„Die Preise für Holz fielen in den Keller“, erinnert sich Gerhard Potzel, Geschäftsführer der Waldbauernvereinigung BAyreuth. Vom Ruin bedroht waren damals allerdings die allerwenigsten Waldbauern. Auch weil, wie Potzel sagt, der Freistaat prompt half. „Und die meisten sind eh im Nebenerwerb Waldbauern.“
Aber auch abseits der bloßen finanziellen Folgen traf der Sturm die Oberfranken ins Mark. „Man ist ausgeliefert. Man könnte weinen“, sagt Potzel. „Da wird in kürzester Zeit die Arbeit von 20, 30 oder mehr Jahren zerstört, die teilweise schon von den Eltern begonnen worden war.“ Nach dem Wind kamen die Borkenkäfer, für sie war das Chaos in den Wäldern ein „gefundenes Fressen“, sagt Dirk Schmechel von der Landesanstalt Wald- und Forstwirtschaft. „Und sie griffen angeschlagene Bäume an, die sich nicht wehren konnten“, sagt Potzel.

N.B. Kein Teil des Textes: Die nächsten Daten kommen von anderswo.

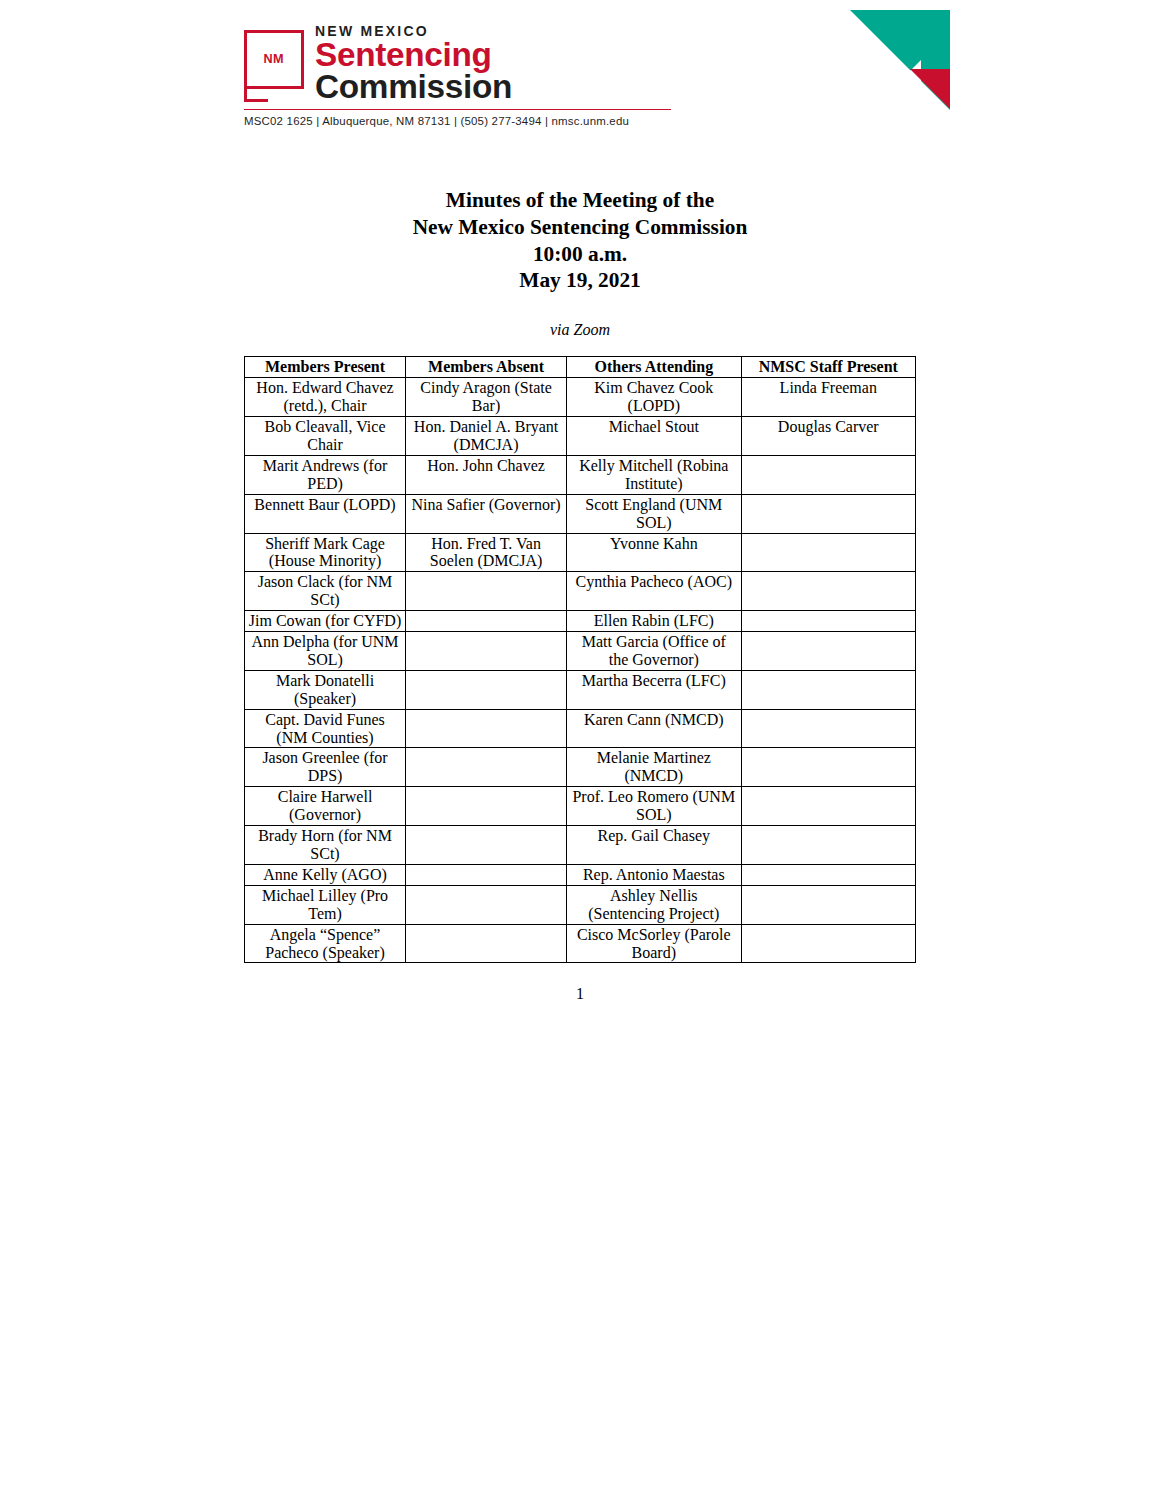NM
NEW MEXICO
Sentencing
Commission
MSC02 1625 | Albuquerque, NM 87131 | (505) 277-3494 | nmsc.unm.edu
Minutes of the Meeting of the
New Mexico Sentencing Commission
10:00 a.m.
May 19, 2021
via Zoom
| Members Present | Members Absent | Others Attending | NMSC Staff Present |
| --- | --- | --- | --- |
| Hon. Edward Chavez (retd.), Chair | Cindy Aragon (State Bar) | Kim Chavez Cook (LOPD) | Linda Freeman |
| Bob Cleavall, Vice Chair | Hon. Daniel A. Bryant (DMCJA) | Michael Stout | Douglas Carver |
| Marit Andrews (for PED) | Hon. John Chavez | Kelly Mitchell (Robina Institute) | |
| Bennett Baur (LOPD) | Nina Safier (Governor) | Scott England (UNM SOL) | |
| Sheriff Mark Cage (House Minority) | Hon. Fred T. Van Soelen (DMCJA) | Yvonne Kahn | |
| Jason Clack (for NM SCt) | | Cynthia Pacheco (AOC) | |
| Jim Cowan (for CYFD) | | Ellen Rabin (LFC) | |
| Ann Delpha (for UNM SOL) | | Matt Garcia (Office of the Governor) | |
| Mark Donatelli (Speaker) | | Martha Becerra (LFC) | |
| Capt. David Funes (NM Counties) | | Karen Cann (NMCD) | |
| Jason Greenlee (for DPS) | | Melanie Martinez (NMCD) | |
| Claire Harwell (Governor) | | Prof. Leo Romero (UNM SOL) | |
| Brady Horn (for NM SCt) | | Rep. Gail Chasey | |
| Anne Kelly (AGO) | | Rep. Antonio Maestas | |
| Michael Lilley (Pro Tem) | | Ashley Nellis (Sentencing Project) | |
| Angela “Spence” Pacheco (Speaker) | | Cisco McSorley (Parole Board) | |
1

Jahre später erst waren die Wunden im Wald vernarbt. In manchen Privatwäldern sieht man die Spuren bis heute. Wiebke schnitt aber auch tief ein ins Bewusstsein der Menschen. Zum ersten Mal war „Klimawandel“ ein Begriff nicht nur für Ökofanatiker und Fachleute. „Das Bewusstsein hat sich geändert, und die Stürme haben etwas dazu beigetragen“, sagt Potzel. „Wiebke hat die Denkweise geändert“, sagt auch Schmechel.
Ein besonderes Interesse für Wetterphänomene entwickelten seitdem die Versicherungen. Ein Unternehmen, das Risiken für Versicherer berechnet, ist Aon. „1990 war eigentlich der Höhepunkt der Sturmaktivität“, sagt Aon-Sprecher Parwiz Behboud. Allerdings: „Was Sommerereignisse angeht, also Gewitter und Hagel, so gibt es Hinweise, dass diese in den letzten Jahren tatsächlich zugenommen haben.“ Der neue Weltklimabericht bestätigt die Studien der Risiko-Analytiker: In der nördlichen Halbkugel sei die Periode zwischen 1983 und 2012 wahrscheinlich die wärmste 30-Jahresperiode der vergangenen 1 400 Jahre gewesen, heißt es im neuen Weltklimabericht.
Seit Wiebke sind die Wälder in Bayern ein Stück weit besser auf die Erderwärmung vorbereitet. Wo der Sturm die Wälder niederlegte, musste neu aufgeforstet werden. Dabei vermieden die Waldbauern Fehler der Vergangenheit. „Man setzt nun viel stärker auf Risikostreuung“, sagt Potzel. Auch wenn Laubbäume viel mehr Zeit benötigten, „hat man nun nicht mehr nur Nadel-, sondern auch Laubbäume“. Vor allem Eichen findet man seit den 90er Jahren wieder verstärkt in Bayerns Wäldern. Anteile verloren hat hingegen die Fichte, eigentlich der „Brotbaum“ der Forstwirtschaft. Denn sie hat es schwer auf trockenen Böden.
„Die Sensibilität für Umweltprobleme, aber auch nachhaltiges Wirtschaften ist gewaltigen gestiegen“, sagt Potzel. Das klingt gut. Besser jedenfalls als seine weiteren Beobachtungen. „Wir haben steigende Durchschnittstemperaturen, wir haben in der Summe sinkende Niederschlagsmengen“, sagt Potzel. „Extremereignisse nehmen zu.“
Dazu gehören offenbar auch Stürme wie 2007 der Orkan Kyrill, dazu gehören mehr noch Hochwasser wie das von 2013, das unter anderem den Deggendorfer Stadtteil Fischerdorf überschwemmte. Kurier-Leser spendeten damals 300 000 Euro. Eine Solidarität, die von den Deutschen künftig wohl öfter verlangt sein wird – wie man sich seit Wiebke ausrechnen kann.